L A S   C A N I C A S   R O J A S

LA BONDAD EJEMPLAR DE UN HOMBRE QUE SIN SER ABUELO FUE FELIZ CON LOS NIETOS DE OTROS

 

Durante los duros años de la Revolución, en un pueblo pequeño de Aguascalientes, México, solía parar en el almacén del Sr. Muro para comprar productos frescos. La comida y el dinero faltaban y el trueque se usaba mucho.

Un día en particular, el Sr. Muro me estaba empaquetando unas papas. De repente me fijé en un niño pequeño, delicado de cuerpo y aspecto, con ropa raída pero limpia, que miraba atentamente un cajón de peras frescas y maravillosas. Pagué mis papas pero también me sentí atraído por el aspecto de las peras. ¡Me encanta el dulce de pera y las papas frescas! Admirando las peras, no pude evitar escuchar la conversación entre el Sr. Muro y el niño.    

«Hola Toño, ¿cómo estás hoy?»

«Hola Sr. Muro. Estoy bien, gracias..... sólo admiraba las peras... se ven muy bien.»

«Sí, son muy buenas. ¿Cómo está tu mamá?»

«Bien. Cada vez más fuerte.»

«Bien. ¿Hay algo en que te pueda ayudar?»

«No Señor. Sólo admiraba las peras.»

«¿Te gustaría llevar algunas a casa?»

«No Señor. No tengo con que pagarlas.»

«Bueno, qué tienes para cambiar por ellas?

«Lo único que tengo es esto, mi canica más valiosa.»

«¿De veras? ¿Me la dejas ver?»

«Acá está. ¡Es una joya!»

«Ya lo veo. El único problema es que ésta es azul y a mí me gustan las rojas. ¿Tienes alguna como esta, pero roja, en casa?»

«No exactamente, pero casi.»

«Hagamos una cosa. Llévate esta bolsa de peras a casa y la próxima vez que vengas muéstrame la canica roja que tienes.»

«¡Claro!.  Gracias Sr. Muro.»

La Sra. de Muro se me acercó a atenderme y con una sonrisa me dijo:

«Hay dos niños más como él en nuestra comunidad, todos en situación muy pobre. A Salvador le encanta hacer trueque con ellos por peras, manzanas, tomates, o lo que sea. Cuando vuelven con las canicas rojas, y siempre lo hacen, él decide que en realidad no le gusta tanto el rojo, y los manda a casa con otra bolsa de mercadería y la promesa de traer una canica color naranja o verde tal vez.»

Me fui del humilde negocio sonriendo e impresionado con este hombre.

Un tiempo después me mudé a Guadalajara pero nunca me olvidé de este hombre, los niños y los trueques entre ellos.

Varios años pasaron, cada uno más rápidamente que el anterior. Recientemente tuve la oportunidad de visitar unos amigos en esa comunidad en Aguascalientes. Mientras estuve allí, me enteré que el Sr. Muro había muerto. Esa noche sería su velorio y sabiendo que mis amigos querían ir, acepté acompañarlos.

Al llegar a la funeraria, nos pusimos en fila para conocer a los parientes del difunto y para ofrecer nuestro pésame.

Delante de nosotros en la fila, había tres hombres jóvenes. Uno tenía puesto un uniforme militar y los otros dos unos lindos trajes oscuros con camisas blancas. Parecían profesionales.

Se acercaron a la Sra. Carmelita, quien se encontraba al lado de su difunto esposo, tranquila y sonriendo. Cada uno de los hombres la abrazó, la besó y conversó brevemente con ella

Los ojos cafés llenos de lágrimas de la Sra. Carmelita, los siguió uno por uno, mientras cada uno tocaba con su mano cálida, la mano fría dentro del ataúd. Cada uno se retiró de la funeraria limpiándose los ojos.

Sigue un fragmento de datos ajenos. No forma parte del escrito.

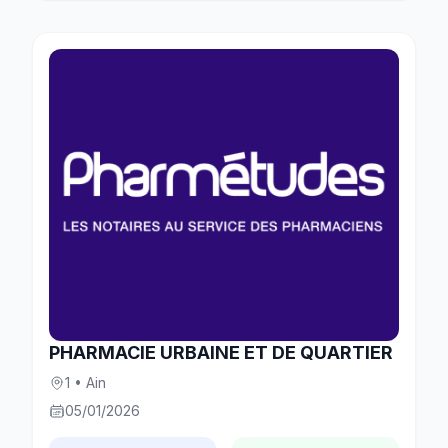
PHARMACIE URBAINE ET DE QUARTIER
1 • Ain
05/01/2026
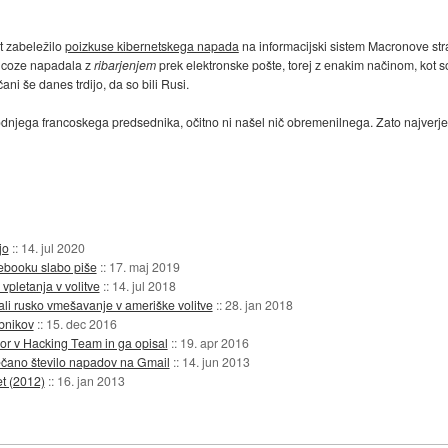
st zabeležilo
poizkuse kibernetskega napada
na informacijski sistem Macronove stran
ncoze napadala z
ribarjenjem
prek elektronske pošte, torej z enakim načinom, kot s
ni še danes trdijo, da so bili Rusi.
hodnjega francoskega predsednika, očitno ni našel nič obremenilnega. Zato najverjet
jo
::
14. jul 2020
ebooku slabo piše
::
17. maj 2019
vpletanja v volitve
::
14. jul 2018
ali rusko vmešavanje v ameriške volitve
::
28. jan 2018
abnikov
::
15. dec 2016
or v Hacking Team in ga opisal
::
19. apr 2016
ečano število napadov na Gmail
::
14. jun 2013
t (2012)
::
16. jan 2013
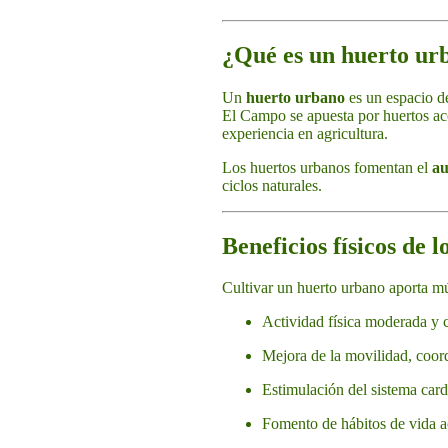
¿Qué es un huerto ur
Un
huerto urbano
es un espacio de
El Campo se apuesta por huertos acc
experiencia en agricultura.
Los huertos urbanos fomentan el
au
ciclos naturales.
Beneficios físicos de 
Cultivar un huerto urbano aporta mú
Actividad física moderada y c
Mejora de la movilidad, coor
Estimulación del sistema card
Fomento de hábitos de vida a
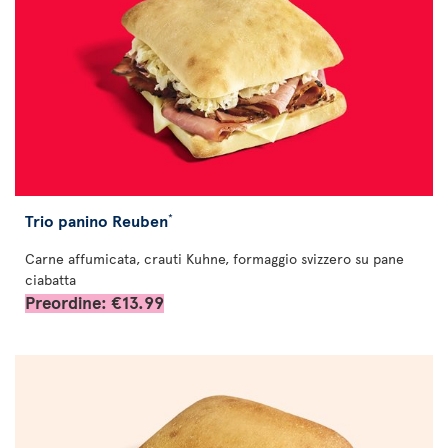
Trio panino Reuben
*
Carne affumicata, crauti Kuhne, formaggio svizzero su pane
ciabatta
Preordine: €13.99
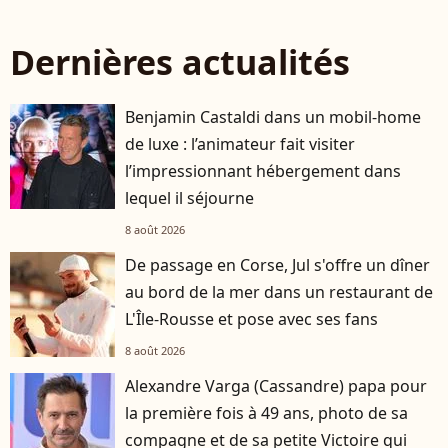
Dernières actualités
Benjamin Castaldi dans un mobil-home
de luxe : l’animateur fait visiter
l’impressionnant hébergement dans
lequel il séjourne
8 août 2026
De passage en Corse, Jul s'offre un dîner
au bord de la mer dans un restaurant de
L'Île-Rousse et pose avec ses fans
8 août 2026
Alexandre Varga (Cassandre) papa pour
la première fois à 49 ans, photo de sa
compagne et de sa petite Victoire qui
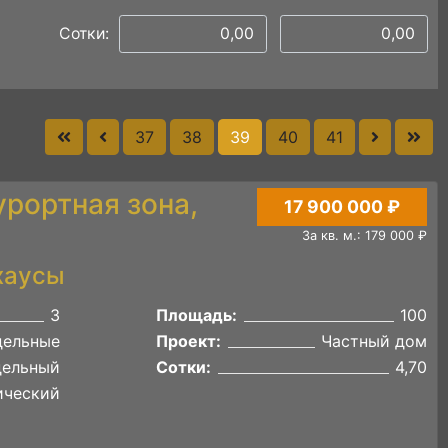
Сотки:
37
38
39
40
41
урортная зона,
17 900 000 ₽
За кв. м.: 179 000 ₽
хаусы
3
Площадь:
100
дельные
Проект:
Частный дом
дельный
Сотки:
4,70
ический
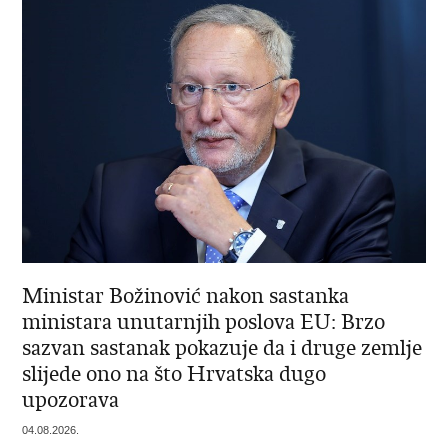
Ministar Božinović nakon sastanka
ministara unutarnjih poslova EU: Brzo
sazvan sastanak pokazuje da i druge zemlje
slijede ono na što Hrvatska dugo
upozorava
04.08.2026.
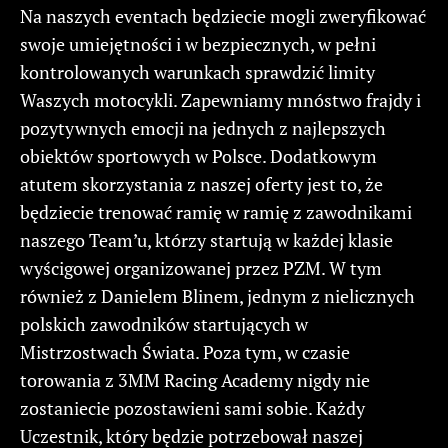
Na naszych eventach będziecie mogli zweryfikować
swoje umiejętności i w bezpiecznych, w pełni
kontrolowanych warunkach sprawdzić limity
Waszych motocykli. Zapewniamy mnóstwo frajdy i
pozytywnych emocji na jednych z najlepszych
obiektów sportowych w Polsce. Dodatkowym
atutem skorzystania z naszej oferty jest to, że
będziecie trenować ramię w ramię z zawodnikami
naszego Team’u, którzy startują w każdej klasie
wyścigowej organizowanej przez PZM. W tym
również z Danielem Blinem, jednym z nielicznych
polskich zawodników startujących w
Mistrzostwach Świata. Poza tym, w czasie
torowania z 3MM Racing Academy nigdy nie
zostaniecie pozostawieni sami sobie. Każdy
Uczestnik, który będzie potrzebował naszej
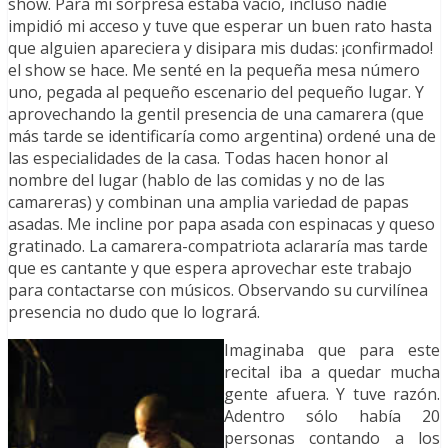
show. Para mi sorpresa estaba vacío, incluso nadie
impidió mi acceso y tuve que esperar un buen rato hasta
que alguien apareciera y disipara mis dudas: ¡confirmado!
el show se hace. Me senté en la pequeña mesa número
uno, pegada al pequeño escenario del pequeño lugar. Y
aprovechando la gentil presencia de una camarera (que
más tarde se identificaría como argentina) ordené una de
las especialidades de la casa. Todas hacen honor al
nombre del lugar (hablo de las comidas y no de las
camareras) y combinan una amplia variedad de papas
asadas. Me incline por papa asada con espinacas y queso
gratinado. La camarera-compatriota aclararía mas tarde
que es cantante y que espera aprovechar este trabajo
para contactarse con músicos. Observando su curvilínea
presencia no dudo que lo logrará.
Imaginaba que para este
recital iba a quedar mucha
gente afuera. Y tuve razón.
Adentro sólo había 20
personas contando a los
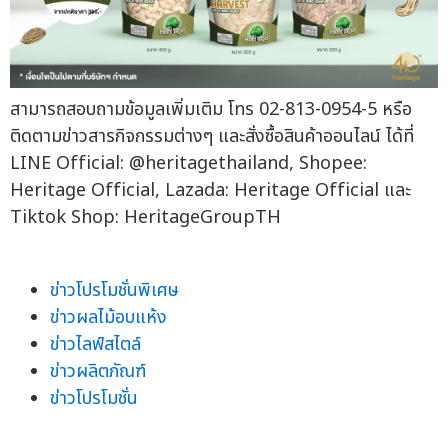
สามารถสอบถามข้อมูลเพิ่มเติม โทร 02-813-0954-5 หรือ
ติดตามข่าวสารกิจกรรมต่างๆ และสั่งซื้อสินค้าออนไลน์ ได้ที่
LINE Official: @heritagethailand, Shopee:
Heritage Official, Lazada: Heritage Official และ
Tiktok Shop: HeritageGroupTH
ข่าวโปรโมชั่นพิเศษ
ข่าวผลไม้อบแห้ง
ข่าวไลฟ์สไตล์
ข่าวผลิตภัณฑ์
ข่าวโปรโมชั่น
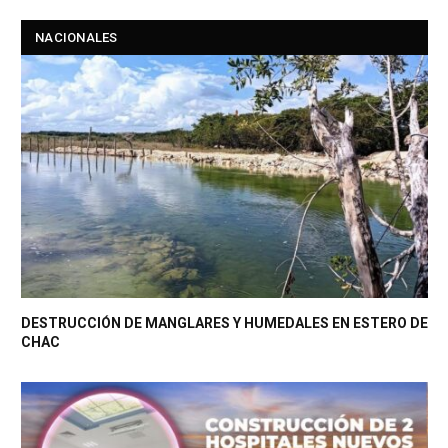
NACIONALES
DESTRUCCIÓN DE MANGLARES Y HUMEDALES EN ESTERO DE
CHAC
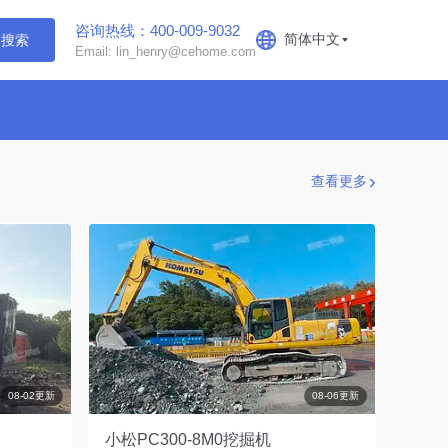
咨询热线：400-009-9032
简体中文
搜索
Email: lin_henry@cehome.com
查看更多
08-02更新
08-06更新
小松PC300-8M0挖掘机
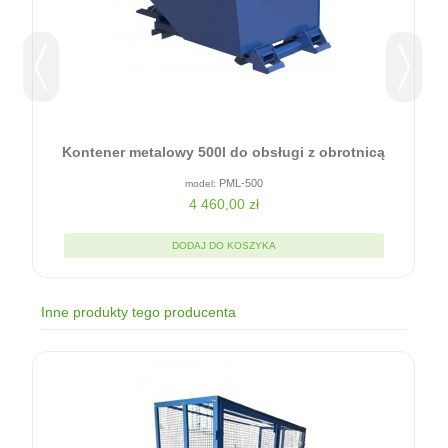
Kontener metalowy 500l do obsługi z obrotnicą
PML-500
4 460,00 zł
DODAJ DO KOSZYKA
Inne produkty tego producenta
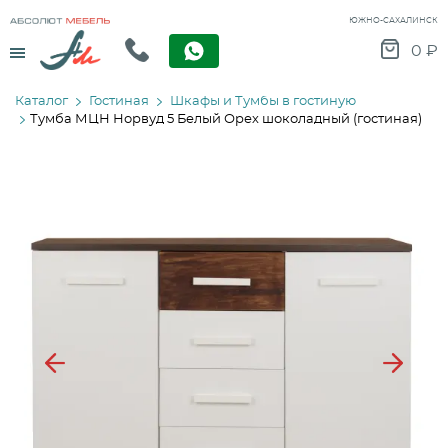
ЮЖНО-САХАЛИНСК
Menu
0
₽
Каталог
Гостиная
Шкафы и Тумбы в гостиную
Тумба МЦН Норвуд 5 Белый Орех шоколадный (гостиная)
Previous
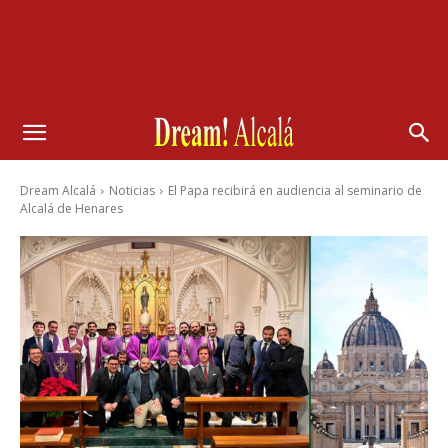
Dream Alcalá
Noticias
El Papa recibirá en audiencia al seminario de
Alcalá de Henares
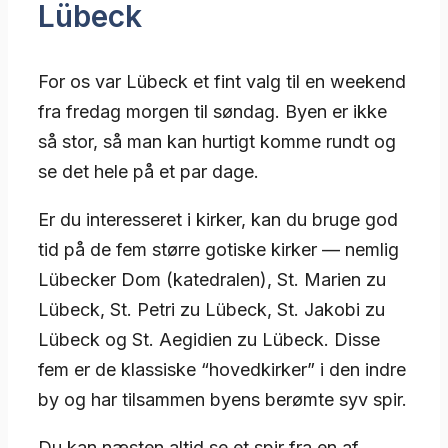
Lübeck
For os var Lübeck et fint valg til en weekend
fra fredag morgen til søndag. Byen er ikke
så stor, så man kan hurtigt komme rundt og
se det hele på et par dage.
Er du interesseret i kirker, kan du bruge god
tid på de fem større gotiske kirker — nemlig
Lübecker Dom (katedralen), St. Marien zu
Lübeck, St. Petri zu Lübeck, St. Jakobi zu
Lübeck og St. Aegidien zu Lübeck. Disse
fem er de klassiske “hovedkirker” i den indre
by og har tilsammen byens berømte syv spir.
Du kan næsten altid se et spir fra en af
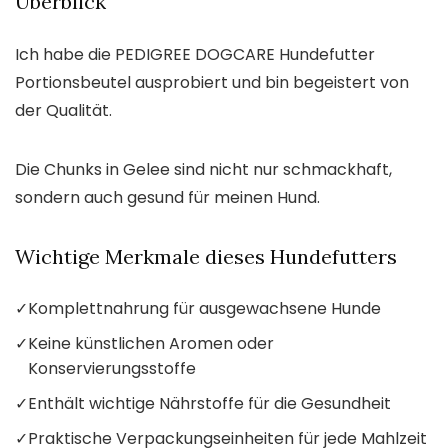
Überblick
Ich habe die PEDIGREE DOGCARE Hundefutter
Portionsbeutel ausprobiert und bin begeistert von
der Qualität.
Die Chunks in Gelee sind nicht nur schmackhaft,
sondern auch gesund für meinen Hund.
Wichtige Merkmale dieses Hundefutters
✓
Komplettnahrung für ausgewachsene Hunde
✓
Keine künstlichen Aromen oder
Konservierungsstoffe
✓
Enthält wichtige Nährstoffe für die Gesundheit
✓
Praktische Verpackungseinheiten für jede Mahlzeit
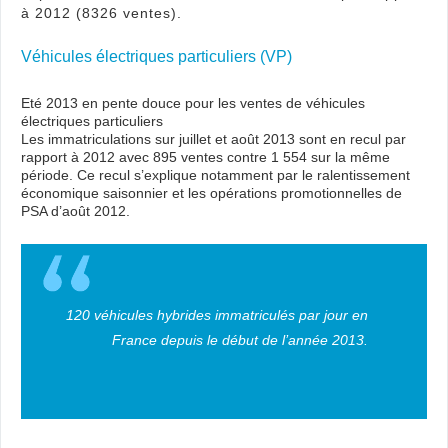
à 2012 (8326 ventes).
Véhicules électriques particuliers (VP)
Eté 2013 en pente douce pour les ventes de véhicules
électriques particuliers
Les immatriculations sur juillet et août 2013 sont en recul par
rapport à 2012 avec 895 ventes contre 1 554 sur la même
période. Ce recul s’explique notamment par le ralentissement
économique saisonnier et les opérations promotionnelles de
PSA d’août 2012.
120 véhicules hybrides immatriculés par jour en
France depuis le début de l’année 2013.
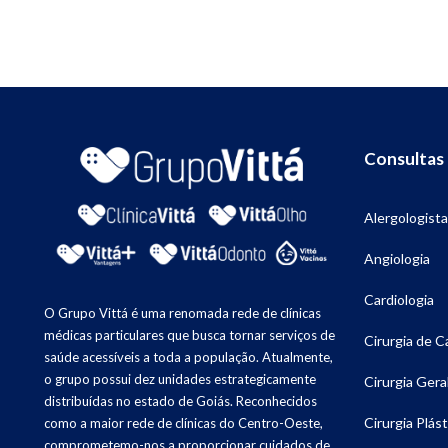
Consultas
Alergologista
Angiologia
Cardiologia
O Grupo Vittá é uma renomada rede de clínicas
médicas particulares que busca tornar serviços de
Cirurgia de 
saúde acessíveis a toda a população. Atualmente,
o grupo possui dez unidades estrategicamente
Cirurgia Gera
distribuídas no estado de Goiás. Reconhecidos
Cirurgia Plást
como a maior rede de clínicas do Centro-Oeste,
comprometemo-nos a proporcionar cuidados de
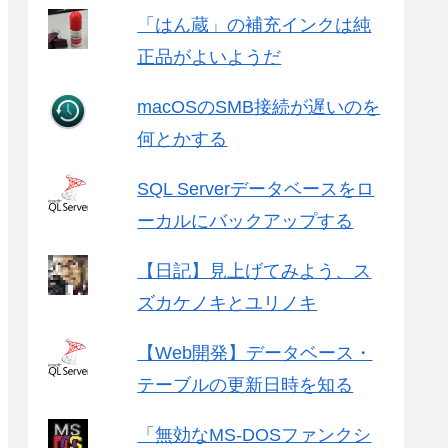
「はん蔵」の補充インクは純
正品がよいようだ
macOSのSMB接続が遅いのを
何とかする
SQL Serverデータベースをロ
ーカルにバックアップする
【日記】見上げてみよう、ス
ズカケノキとユリノキ
【Web開発】データベース・
テーブルの更新日時を知る
「無効なMS-DOSファンクシ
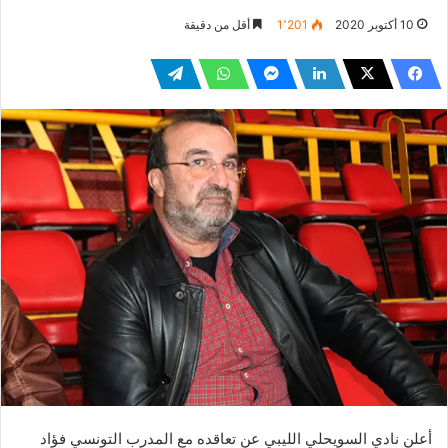
10 أكتوبر 2020
1٬201
أقل من دقيقة
أعلن نادي السويحلي الليبي عن تعاقده مع المدرب التونسي فؤاد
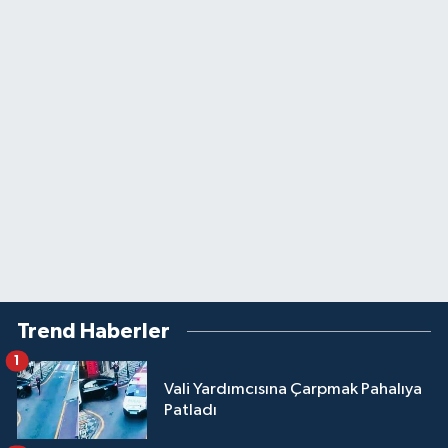
Trend Haberler
1
Vali Yardımcısına Çarpmak Pahalıya
Patladı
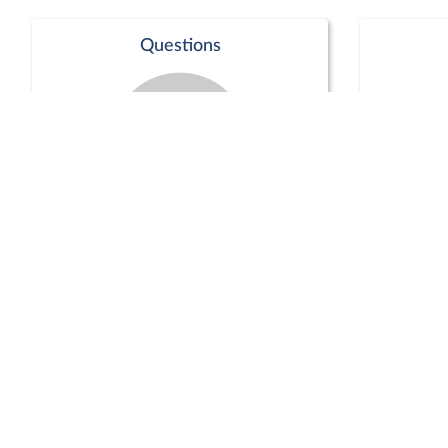
Questions
Séance publique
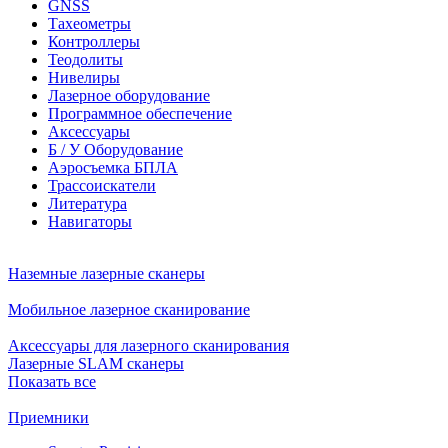
GNSS
Тахеометры
Контроллеры
Теодолиты
Нивелиры
Лазерное оборудование
Программное обеспечение
Аксессуары
Б / У Оборудование
Аэросъемка БПЛА
Трассоискатели
Литература
Навигаторы
Наземные лазерные сканеры
Мобильное лазерное сканирование
Аксессуары для лазерного сканирования
Лазерные SLAM сканеры
Показать все
Приемники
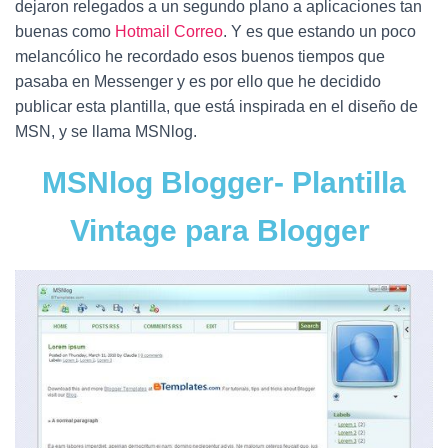
Ó
dejaron relegados a un segundo plano a aplicaciones tan
N
buenas como
Hotmail Correo
. Y es que estando un poco
melancólico he recordado esos buenos tiempos que
pasaba en Messenger y es por ello que he decidido
publicar esta plantilla, que está inspirada en el diseño de
MSN, y se llama MSNlog.
MSNlog Blogger- Plantilla
Vintage para Blogger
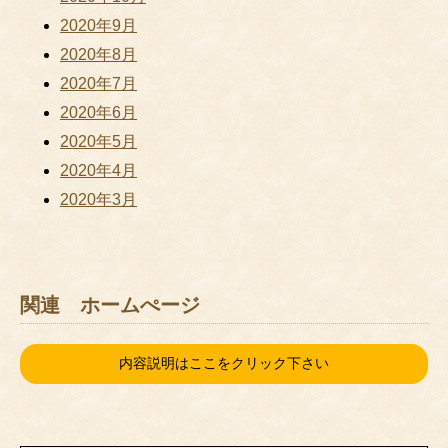
2020年9月
2020年8月
2020年7月
2020年6月
2020年5月
2020年4月
2020年3月
関連 ホームぺージ
内容説明はここをクリック下さい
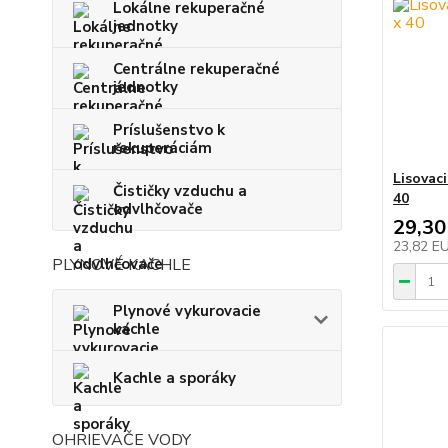
Lokálne rekuperačné
jednotky
Centrálne rekuperačné
jednotky
Príslušenstvo k
rekuperáciám
Lisovac
Čističky vzduchu a
40
odvlhčovače
29,30
23,82 E
PLYNOVÉ KACHLE
Plynové vykurovacie
kachle
Kachle a sporáky
OHRIEVAČE VODY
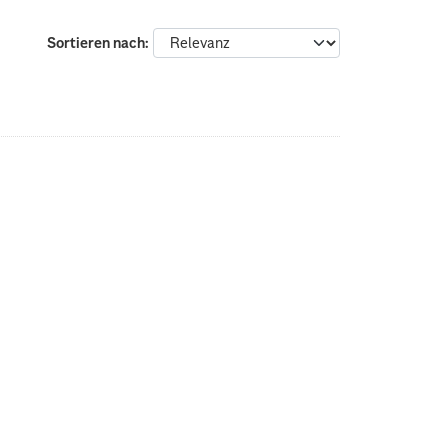
Sortieren nach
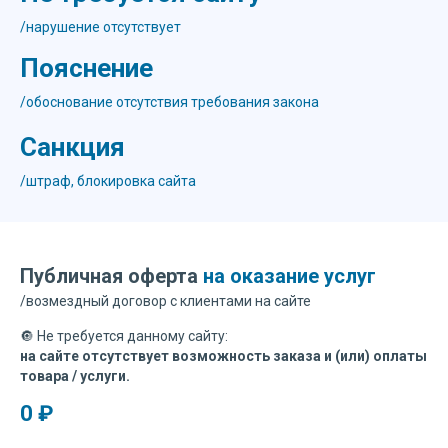
/нарушение отсутствует
Пояснение
/обоснование отсутствия требования закона
Санкция
/штраф, блокировка сайта
Публичная оферта
на оказание услуг
/возмездный договор с клиентами на сайте
🔘 Не требуется данному сайту:
на сайте отсутствует возможность заказа и (или) оплаты
товара / услуги.
0 ₽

Llegó nuestro turno y al acercarme a la Sra. De Muro le dije quién era y le recordé lo que me había contado años atrás sobre las canicas.  Con los ojos brillando, me tomó de la mano y me condujo al ataúd.

«Esos tres jóvenes que se acaban de ir son los tres chicos de los cuales le hablé. Me acaban de decir cuanto agradecían los «trueques» de Salvador. Ahora que Chava no podía cambiar de parecer sobre el tamaño o color de las canicas, vinieron a pagar su deuda. Nunca hemos tenido riqueza» -me confió- «pero ahora Salvador se consideraría el hombre más rico del mundo.»

Con ternura amorosa levantó los dedos sin vida de su esposo. Debajo de ellos había tres canicas rojas exquisitamente brillantes.

 

 

No seremos recordados por nuestras palabras, sino por nuestras acciones.